**Records for the exercise:**

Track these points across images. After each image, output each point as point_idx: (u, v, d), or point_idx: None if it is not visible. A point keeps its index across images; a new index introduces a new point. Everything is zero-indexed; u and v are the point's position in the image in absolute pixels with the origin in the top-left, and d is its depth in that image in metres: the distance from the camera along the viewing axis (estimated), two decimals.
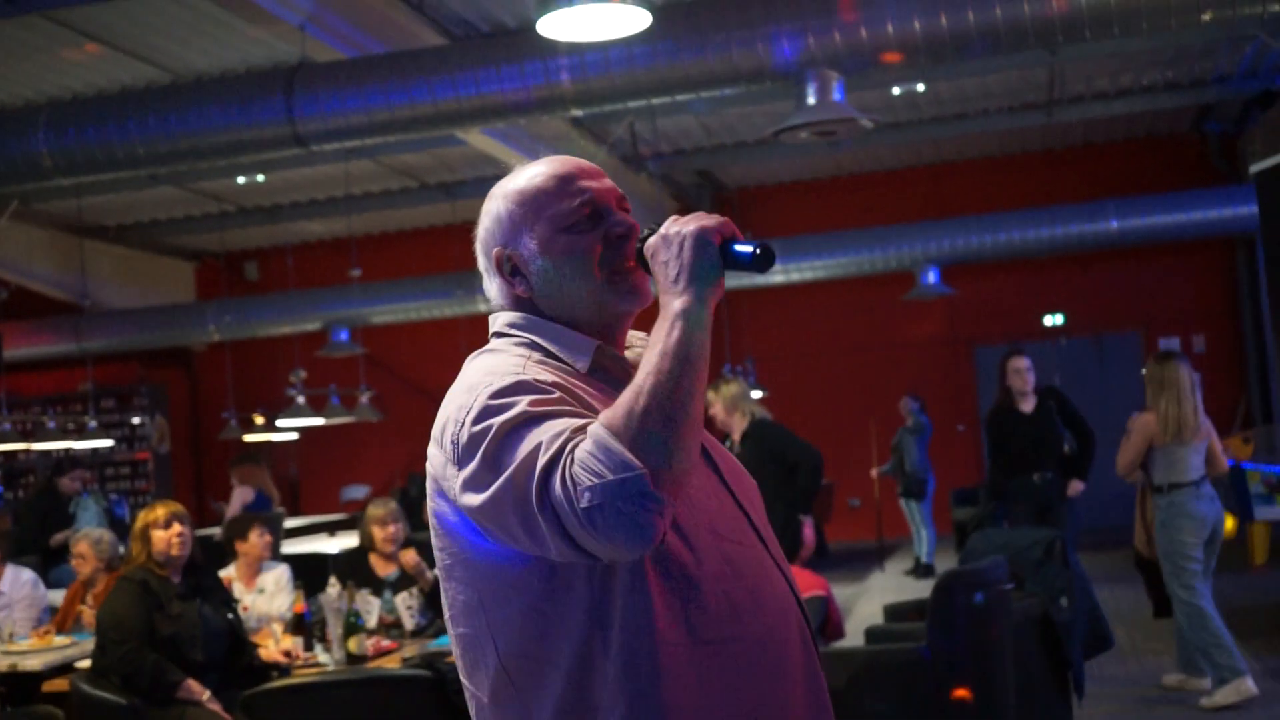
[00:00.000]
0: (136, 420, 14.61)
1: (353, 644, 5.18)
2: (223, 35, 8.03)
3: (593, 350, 1.77)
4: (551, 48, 6.40)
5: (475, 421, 1.60)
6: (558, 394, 1.62)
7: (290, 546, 9.84)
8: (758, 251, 1.63)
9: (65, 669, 5.51)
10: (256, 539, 6.09)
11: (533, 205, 1.79)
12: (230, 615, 5.15)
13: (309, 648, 5.37)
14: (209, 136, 6.92)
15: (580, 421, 1.56)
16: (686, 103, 9.14)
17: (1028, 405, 7.31)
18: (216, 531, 9.72)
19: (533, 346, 1.77)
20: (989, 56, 6.43)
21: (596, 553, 1.51)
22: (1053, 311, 13.72)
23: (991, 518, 7.68)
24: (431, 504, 1.72)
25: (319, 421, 11.67)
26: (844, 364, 14.04)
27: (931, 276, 11.73)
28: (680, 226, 1.65)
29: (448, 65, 6.70)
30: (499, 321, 1.84)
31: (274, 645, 5.39)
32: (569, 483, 1.48)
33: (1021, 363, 7.34)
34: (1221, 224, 11.21)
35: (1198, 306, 13.37)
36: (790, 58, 6.32)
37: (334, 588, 5.60)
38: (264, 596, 6.07)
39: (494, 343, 1.82)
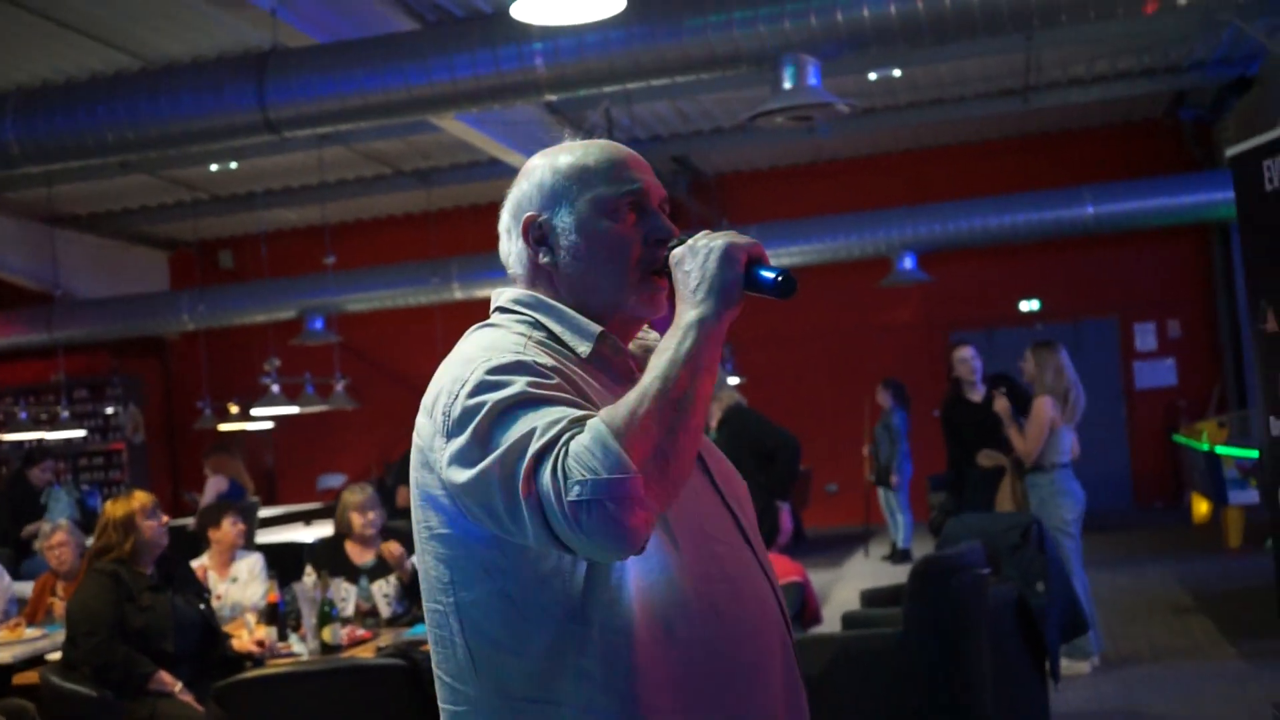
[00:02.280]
0: (110, 410, 14.50)
1: (327, 633, 5.15)
2: (194, 21, 7.94)
3: (595, 337, 1.74)
4: (525, 32, 6.35)
5: (470, 395, 1.58)
6: (557, 380, 1.60)
7: (266, 536, 9.79)
8: (780, 278, 1.62)
9: (36, 661, 5.46)
10: (229, 527, 6.04)
11: (580, 180, 1.77)
12: (202, 606, 5.11)
13: (283, 638, 5.33)
14: (180, 123, 6.84)
15: (579, 412, 1.53)
16: (662, 88, 9.10)
17: (976, 395, 7.36)
18: (190, 522, 9.66)
19: (535, 326, 1.74)
20: (966, 41, 6.40)
21: (575, 548, 1.49)
22: (1029, 297, 13.74)
23: (948, 511, 7.62)
24: (415, 474, 1.69)
25: (294, 410, 11.61)
26: (821, 350, 14.04)
27: (908, 262, 11.72)
28: (709, 240, 1.65)
29: (421, 50, 6.64)
30: (504, 297, 1.81)
31: (247, 635, 5.34)
32: (559, 473, 1.46)
33: (965, 352, 7.47)
34: (1196, 210, 11.22)
35: (1173, 292, 13.42)
36: (766, 42, 6.28)
37: (309, 577, 5.56)
38: (237, 586, 6.03)
39: (495, 318, 1.80)
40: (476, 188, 12.96)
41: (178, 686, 4.77)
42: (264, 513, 11.25)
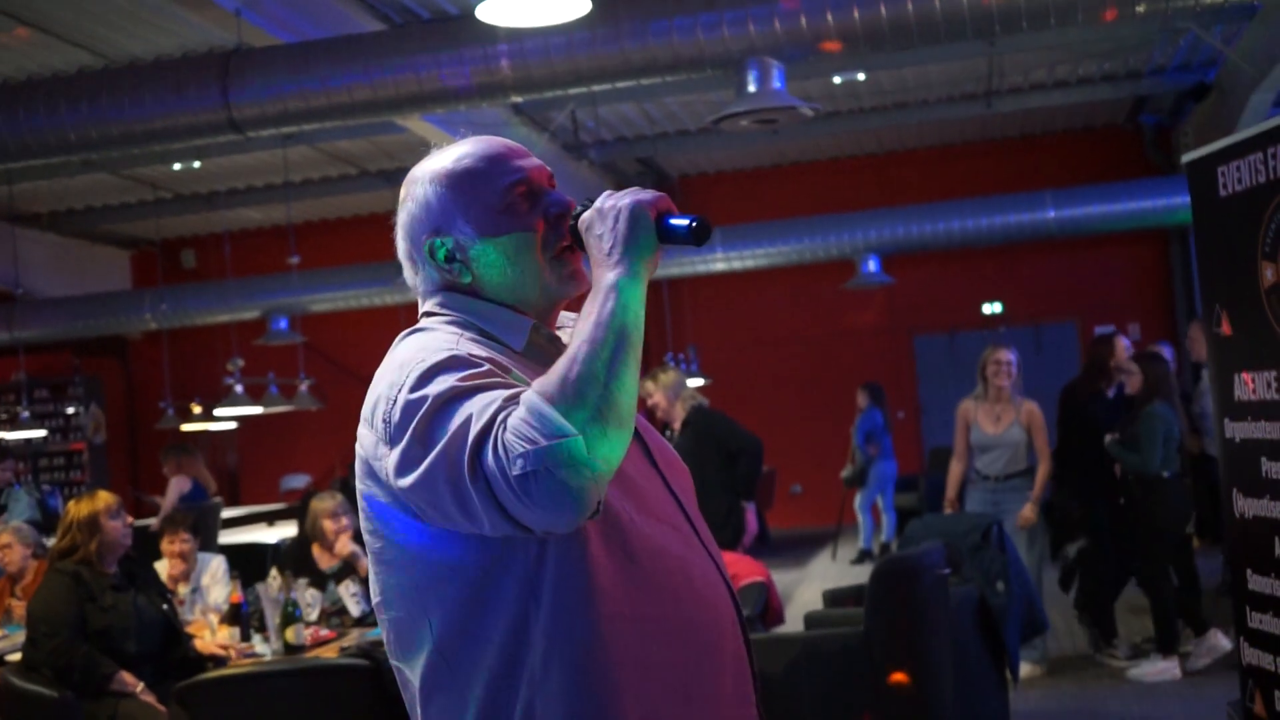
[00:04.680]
0: (71, 410, 14.38)
1: (290, 634, 5.15)
2: (158, 20, 7.89)
3: (528, 329, 1.75)
4: (491, 34, 6.35)
5: (407, 399, 1.57)
6: (488, 367, 1.60)
7: (229, 537, 9.74)
8: (694, 224, 1.63)
9: None
10: (167, 546, 5.99)
11: (465, 187, 1.75)
12: (165, 606, 5.09)
13: (246, 638, 5.32)
14: (143, 122, 6.80)
15: (512, 390, 1.53)
16: (628, 90, 9.12)
17: (1111, 390, 7.07)
18: (152, 522, 9.61)
19: (465, 325, 1.74)
20: (927, 46, 6.46)
21: (529, 523, 1.49)
22: (991, 300, 13.86)
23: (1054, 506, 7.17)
24: (361, 486, 1.69)
25: (258, 410, 11.56)
26: (785, 352, 14.10)
27: (872, 265, 11.79)
28: (615, 200, 1.65)
29: (386, 51, 6.64)
30: (430, 301, 1.80)
31: (210, 636, 5.33)
32: (501, 450, 1.46)
33: (1125, 342, 7.17)
34: (1156, 215, 11.34)
35: (1132, 296, 13.57)
36: (731, 45, 6.32)
37: (275, 579, 5.54)
38: (200, 590, 6.01)
39: (425, 321, 1.78)
40: None
41: (139, 687, 4.75)
42: (227, 513, 11.20)
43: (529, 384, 1.60)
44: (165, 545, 6.04)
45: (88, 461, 14.44)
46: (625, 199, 1.64)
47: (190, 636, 5.18)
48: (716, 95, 9.95)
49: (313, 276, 12.14)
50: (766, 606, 5.97)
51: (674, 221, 1.64)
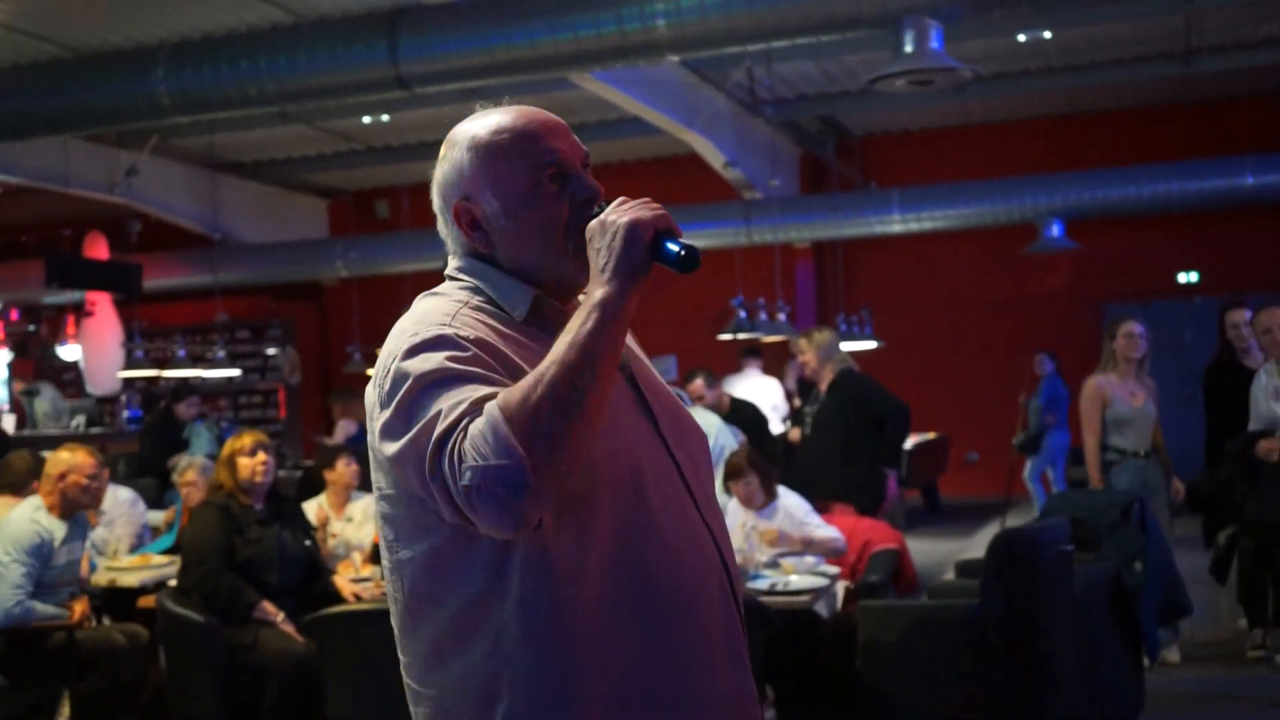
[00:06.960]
0: (270, 352, 15.08)
1: None
2: None
3: (530, 299, 1.77)
4: None
5: (397, 369, 1.64)
6: (473, 352, 1.64)
7: None
8: (683, 253, 1.63)
9: (159, 586, 5.79)
10: (344, 468, 6.28)
11: (496, 162, 1.78)
12: (308, 543, 5.35)
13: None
14: (315, 78, 7.09)
15: (484, 391, 1.58)
16: (806, 47, 9.01)
17: (1254, 360, 6.53)
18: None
19: (475, 291, 1.78)
20: (1100, 5, 6.23)
21: (476, 525, 1.56)
22: (1187, 269, 13.26)
23: (1197, 489, 6.75)
24: (369, 438, 1.75)
25: None
26: (963, 317, 13.78)
27: (1055, 230, 11.43)
28: (617, 215, 1.65)
29: (547, 10, 6.75)
30: (453, 263, 1.86)
31: (354, 573, 5.58)
32: (455, 458, 1.52)
33: (1240, 316, 6.74)
34: None
35: None
36: (888, 4, 6.22)
37: None
38: (352, 525, 6.27)
39: (443, 285, 1.84)
40: (618, 145, 13.03)
41: (280, 616, 5.02)
42: None
43: (518, 363, 1.65)
44: (342, 467, 6.29)
45: (284, 401, 15.14)
46: (625, 216, 1.64)
47: (330, 573, 5.44)
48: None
49: None
50: (899, 573, 5.92)
51: (668, 245, 1.64)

**Your goal:**
Every record above should be set down exactly, with the pictures left out.

**Completed exercise:**
Track these points across images. After each image, output each point as point_idx: (u, v, d), or point_idx: None if it is not visible. A point keeps its index across images; a new index introduces a new point. Everything is zero-indexed; u and v are the point's position in the image in absolute pixels with the origin in the top-left, and d is its depth in that image in metres: the distance from the camera along the viewing axis (estimated), two decimals.
[00:00.000]
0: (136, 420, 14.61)
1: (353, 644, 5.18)
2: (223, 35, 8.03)
3: (593, 350, 1.77)
4: (551, 48, 6.40)
5: (475, 421, 1.60)
6: (558, 394, 1.62)
7: (290, 546, 9.84)
8: (758, 251, 1.63)
9: (65, 669, 5.51)
10: (256, 539, 6.09)
11: (533, 205, 1.79)
12: (230, 615, 5.15)
13: (309, 648, 5.37)
14: (209, 136, 6.92)
15: (580, 421, 1.56)
16: (686, 103, 9.14)
17: (1028, 405, 7.31)
18: (216, 531, 9.72)
19: (533, 346, 1.77)
20: (989, 56, 6.43)
21: (596, 553, 1.51)
22: (1053, 311, 13.72)
23: (991, 518, 7.68)
24: (431, 504, 1.72)
25: (319, 421, 11.67)
26: (844, 364, 14.04)
27: (931, 276, 11.73)
28: (680, 226, 1.65)
29: (448, 65, 6.70)
30: (499, 321, 1.84)
31: (274, 645, 5.39)
32: (569, 483, 1.48)
33: (1021, 363, 7.34)
34: (1221, 224, 11.21)
35: (1198, 306, 13.37)
36: (790, 58, 6.32)
37: (334, 588, 5.60)
38: (264, 596, 6.07)
39: (494, 343, 1.82)
[00:02.280]
0: (110, 410, 14.50)
1: (327, 633, 5.15)
2: (194, 21, 7.94)
3: (595, 337, 1.74)
4: (525, 32, 6.35)
5: (470, 395, 1.58)
6: (557, 380, 1.60)
7: (266, 536, 9.79)
8: (780, 278, 1.62)
9: (36, 661, 5.46)
10: (229, 527, 6.04)
11: (580, 180, 1.77)
12: (202, 606, 5.11)
13: (283, 638, 5.33)
14: (180, 123, 6.84)
15: (579, 412, 1.53)
16: (662, 88, 9.10)
17: (976, 395, 7.36)
18: (190, 522, 9.66)
19: (535, 326, 1.74)
20: (966, 41, 6.40)
21: (575, 548, 1.49)
22: (1029, 297, 13.74)
23: (948, 511, 7.62)
24: (415, 474, 1.69)
25: (294, 410, 11.61)
26: (821, 350, 14.04)
27: (908, 262, 11.72)
28: (709, 240, 1.65)
29: (421, 50, 6.64)
30: (504, 297, 1.81)
31: (247, 635, 5.34)
32: (559, 473, 1.46)
33: (965, 352, 7.47)
34: (1196, 210, 11.22)
35: (1173, 292, 13.42)
36: (766, 42, 6.28)
37: (309, 577, 5.56)
38: (237, 586, 6.03)
39: (495, 318, 1.80)
40: (476, 188, 12.96)
41: (178, 686, 4.77)
42: (264, 513, 11.25)
[00:04.680]
0: (71, 410, 14.38)
1: (290, 634, 5.15)
2: (158, 20, 7.89)
3: (528, 329, 1.75)
4: (491, 34, 6.35)
5: (407, 399, 1.57)
6: (488, 367, 1.60)
7: (229, 537, 9.74)
8: (694, 224, 1.63)
9: None
10: (167, 546, 5.99)
11: (465, 187, 1.75)
12: (165, 606, 5.09)
13: (246, 638, 5.32)
14: (143, 122, 6.80)
15: (512, 390, 1.53)
16: (628, 90, 9.12)
17: (1111, 390, 7.07)
18: (152, 522, 9.61)
19: (465, 325, 1.74)
20: (927, 46, 6.46)
21: (529, 523, 1.49)
22: (991, 300, 13.86)
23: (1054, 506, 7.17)
24: (361, 486, 1.69)
25: (258, 410, 11.56)
26: (785, 352, 14.10)
27: (872, 265, 11.79)
28: (615, 200, 1.65)
29: (386, 51, 6.64)
30: (430, 301, 1.80)
31: (210, 636, 5.33)
32: (501, 450, 1.46)
33: (1125, 342, 7.17)
34: (1156, 215, 11.34)
35: (1132, 296, 13.57)
36: (731, 45, 6.32)
37: (275, 579, 5.54)
38: (200, 590, 6.01)
39: (425, 321, 1.78)
40: None
41: (139, 687, 4.75)
42: (227, 513, 11.20)
43: (529, 384, 1.60)
44: (165, 545, 6.04)
45: (88, 461, 14.44)
46: (625, 199, 1.64)
47: (190, 636, 5.18)
48: (716, 95, 9.95)
49: (313, 276, 12.14)
50: (766, 606, 5.97)
51: (674, 221, 1.64)
[00:06.960]
0: (270, 352, 15.08)
1: None
2: None
3: (530, 299, 1.77)
4: None
5: (397, 369, 1.64)
6: (473, 352, 1.64)
7: None
8: (683, 253, 1.63)
9: (159, 586, 5.79)
10: (344, 468, 6.28)
11: (496, 162, 1.78)
12: (308, 543, 5.35)
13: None
14: (315, 78, 7.09)
15: (484, 391, 1.58)
16: (806, 47, 9.01)
17: (1254, 360, 6.53)
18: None
19: (475, 291, 1.78)
20: (1100, 5, 6.23)
21: (476, 525, 1.56)
22: (1187, 269, 13.26)
23: (1197, 489, 6.75)
24: (369, 438, 1.75)
25: None
26: (963, 317, 13.78)
27: (1055, 230, 11.43)
28: (617, 215, 1.65)
29: (547, 10, 6.75)
30: (453, 263, 1.86)
31: (354, 573, 5.58)
32: (455, 458, 1.52)
33: (1240, 316, 6.74)
34: None
35: None
36: (888, 4, 6.22)
37: None
38: (352, 525, 6.27)
39: (443, 285, 1.84)
40: (618, 145, 13.03)
41: (280, 616, 5.02)
42: None
43: (518, 363, 1.65)
44: (342, 467, 6.29)
45: (284, 401, 15.14)
46: (625, 216, 1.64)
47: (330, 573, 5.44)
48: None
49: None
50: (899, 573, 5.92)
51: (668, 245, 1.64)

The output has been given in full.